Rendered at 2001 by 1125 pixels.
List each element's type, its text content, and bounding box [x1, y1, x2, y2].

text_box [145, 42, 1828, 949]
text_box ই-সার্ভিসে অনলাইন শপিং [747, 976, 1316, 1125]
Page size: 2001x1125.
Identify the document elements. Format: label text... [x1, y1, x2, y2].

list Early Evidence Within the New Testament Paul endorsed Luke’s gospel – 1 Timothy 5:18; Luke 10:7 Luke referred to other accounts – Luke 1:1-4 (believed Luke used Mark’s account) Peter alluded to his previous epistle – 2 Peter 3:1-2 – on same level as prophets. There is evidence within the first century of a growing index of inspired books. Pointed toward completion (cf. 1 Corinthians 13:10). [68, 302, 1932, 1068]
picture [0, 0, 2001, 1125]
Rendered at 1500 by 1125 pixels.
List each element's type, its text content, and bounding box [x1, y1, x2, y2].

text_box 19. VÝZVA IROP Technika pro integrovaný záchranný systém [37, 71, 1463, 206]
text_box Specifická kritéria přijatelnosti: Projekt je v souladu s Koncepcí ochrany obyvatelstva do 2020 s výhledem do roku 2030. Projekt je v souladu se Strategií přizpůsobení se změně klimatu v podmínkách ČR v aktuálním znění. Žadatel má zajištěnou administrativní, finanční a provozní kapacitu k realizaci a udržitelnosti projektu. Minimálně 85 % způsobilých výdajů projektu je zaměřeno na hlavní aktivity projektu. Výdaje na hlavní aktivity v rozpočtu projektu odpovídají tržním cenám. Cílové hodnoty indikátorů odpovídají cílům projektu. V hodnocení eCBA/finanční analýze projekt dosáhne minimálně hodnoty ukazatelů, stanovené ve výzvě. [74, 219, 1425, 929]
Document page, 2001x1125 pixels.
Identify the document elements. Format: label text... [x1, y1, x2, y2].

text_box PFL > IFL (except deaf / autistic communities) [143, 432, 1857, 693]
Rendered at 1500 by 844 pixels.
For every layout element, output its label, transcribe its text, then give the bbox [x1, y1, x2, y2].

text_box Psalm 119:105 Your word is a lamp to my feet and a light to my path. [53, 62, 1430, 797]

· · · · ·

▶ _JOB ITEM_
Repeat the whole of the data above exactly as it appears.

▶ _THE ANSWER_
Rendered at 2001 by 1125 pixels.
List each element's type, its text content, and bounding box [x1, y1, x2, y2].

text_box [145, 42, 1828, 949]
text_box ই-সার্ভিসে অনলাইন শপিং [747, 976, 1316, 1125]
Page size: 2001x1125.
Identify the document elements. Format: label text... [x1, y1, x2, y2].

list Early Evidence Within the New Testament Paul endorsed Luke’s gospel – 1 Timothy 5:18; Luke 10:7 Luke referred to other accounts – Luke 1:1-4 (believed Luke used Mark’s account) Peter alluded to his previous epistle – 2 Peter 3:1-2 – on same level as prophets. There is evidence within the first century of a growing index of inspired books. Pointed toward completion (cf. 1 Corinthians 13:10). [68, 302, 1932, 1068]
picture [0, 0, 2001, 1125]
Rendered at 1500 by 1125 pixels.
List each element's type, its text content, and bounding box [x1, y1, x2, y2].

text_box 19. VÝZVA IROP Technika pro integrovaný záchranný systém [37, 71, 1463, 206]
text_box Specifická kritéria přijatelnosti: Projekt je v souladu s Koncepcí ochrany obyvatelstva do 2020 s výhledem do roku 2030. Projekt je v souladu se Strategií přizpůsobení se změně klimatu v podmínkách ČR v aktuálním znění. Žadatel má zajištěnou administrativní, finanční a provozní kapacitu k realizaci a udržitelnosti projektu. Minimálně 85 % způsobilých výdajů projektu je zaměřeno na hlavní aktivity projektu. Výdaje na hlavní aktivity v rozpočtu projektu odpovídají tržním cenám. Cílové hodnoty indikátorů odpovídají cílům projektu. V hodnocení eCBA/finanční analýze projekt dosáhne minimálně hodnoty ukazatelů, stanovené ve výzvě. [74, 219, 1425, 929]
Document page, 2001x1125 pixels.
Identify the document elements. Format: label text... [x1, y1, x2, y2].

text_box PFL > IFL (except deaf / autistic communities) [143, 432, 1857, 693]
Rendered at 1500 by 844 pixels.
For every layout element, output its label, transcribe its text, then give the bbox [x1, y1, x2, y2].

text_box Psalm 119:105 Your word is a lamp to my feet and a light to my path. [53, 62, 1430, 797]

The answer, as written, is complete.